### [WORK TO BE COMPLETED]
Reproduce only the lines from the one containing "left ankle: (158, 257, 21)" down to the one containing "left ankle: (273, 266, 0)", both included, multiplying every keypoint x, y and depth value by 1.4 and rounding to whole numbers with halves rounded up. Copy all other text in those lines, including the person box coordinates, unchanged.

Human keypoint data
══════════════════════════════

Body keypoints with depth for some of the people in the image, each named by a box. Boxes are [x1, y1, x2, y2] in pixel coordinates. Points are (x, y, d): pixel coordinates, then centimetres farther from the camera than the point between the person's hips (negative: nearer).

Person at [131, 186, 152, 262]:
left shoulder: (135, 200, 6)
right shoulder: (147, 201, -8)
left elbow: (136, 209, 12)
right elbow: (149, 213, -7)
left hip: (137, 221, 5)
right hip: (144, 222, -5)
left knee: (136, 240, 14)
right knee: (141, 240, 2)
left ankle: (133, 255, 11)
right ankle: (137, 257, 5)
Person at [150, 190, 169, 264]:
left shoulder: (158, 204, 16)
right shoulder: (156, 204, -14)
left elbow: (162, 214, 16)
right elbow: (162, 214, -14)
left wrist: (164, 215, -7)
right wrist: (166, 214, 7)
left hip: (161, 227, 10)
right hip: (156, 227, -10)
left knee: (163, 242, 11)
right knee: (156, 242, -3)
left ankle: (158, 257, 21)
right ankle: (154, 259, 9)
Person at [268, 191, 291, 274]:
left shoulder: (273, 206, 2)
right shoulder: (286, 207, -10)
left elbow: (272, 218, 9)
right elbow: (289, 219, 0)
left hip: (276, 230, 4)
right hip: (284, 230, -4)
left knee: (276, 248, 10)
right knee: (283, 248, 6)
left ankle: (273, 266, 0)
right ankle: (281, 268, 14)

══════════════════════════════

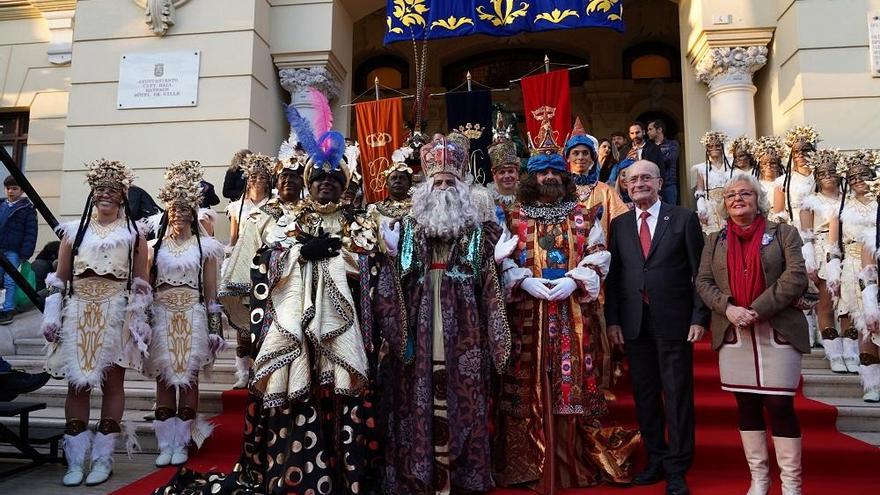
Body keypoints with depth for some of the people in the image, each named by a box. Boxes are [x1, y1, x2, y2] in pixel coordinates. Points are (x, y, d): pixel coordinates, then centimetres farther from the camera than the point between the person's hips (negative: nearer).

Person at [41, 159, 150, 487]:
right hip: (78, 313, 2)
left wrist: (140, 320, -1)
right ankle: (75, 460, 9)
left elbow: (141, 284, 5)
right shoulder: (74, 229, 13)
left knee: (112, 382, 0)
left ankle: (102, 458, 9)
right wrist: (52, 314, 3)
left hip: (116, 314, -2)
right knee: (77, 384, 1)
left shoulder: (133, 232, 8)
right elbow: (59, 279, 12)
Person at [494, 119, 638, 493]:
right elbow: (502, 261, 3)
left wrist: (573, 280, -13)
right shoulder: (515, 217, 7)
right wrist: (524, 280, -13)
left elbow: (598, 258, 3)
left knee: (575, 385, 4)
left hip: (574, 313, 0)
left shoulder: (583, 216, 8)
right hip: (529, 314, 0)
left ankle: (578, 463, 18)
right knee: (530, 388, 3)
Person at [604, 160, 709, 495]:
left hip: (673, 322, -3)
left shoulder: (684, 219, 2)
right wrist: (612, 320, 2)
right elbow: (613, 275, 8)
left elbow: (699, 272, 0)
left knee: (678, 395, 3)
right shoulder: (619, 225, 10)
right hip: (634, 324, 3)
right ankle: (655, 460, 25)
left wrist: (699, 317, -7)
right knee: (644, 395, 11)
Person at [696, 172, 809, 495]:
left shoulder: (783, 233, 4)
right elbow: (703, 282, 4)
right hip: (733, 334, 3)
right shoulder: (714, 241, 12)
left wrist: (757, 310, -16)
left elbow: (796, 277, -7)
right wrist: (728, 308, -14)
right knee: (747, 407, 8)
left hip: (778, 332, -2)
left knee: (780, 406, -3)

══════════════════════════════

### [EXERCISE SOLUTION]
left ankle: (221, 360, 29)
right ankle: (216, 363, 13)
Person at [268, 191, 291, 274]:
left shoulder: (382, 288, 3)
right shoulder: (400, 290, -14)
left elbow: (381, 305, 13)
right elbow: (405, 307, 0)
left hip: (386, 322, 6)
right hip: (398, 322, -6)
left knee: (386, 347, 14)
right knee: (396, 347, 8)
left ankle: (382, 372, 0)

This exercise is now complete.